## Assignment
The entries must be set down again word for word; no pictures belong in the copy.

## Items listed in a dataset
───

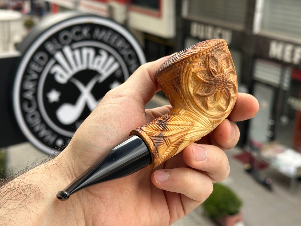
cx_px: 150
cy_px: 113
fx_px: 417
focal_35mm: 48
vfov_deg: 30.3
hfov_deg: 39.7
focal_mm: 6.86
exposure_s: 1/454
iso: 64
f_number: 1.78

───

## Task answer
cx_px: 150
cy_px: 113
fx_px: 417
focal_35mm: 48
vfov_deg: 30.3
hfov_deg: 39.7
focal_mm: 6.86
exposure_s: 1/454
iso: 64
f_number: 1.78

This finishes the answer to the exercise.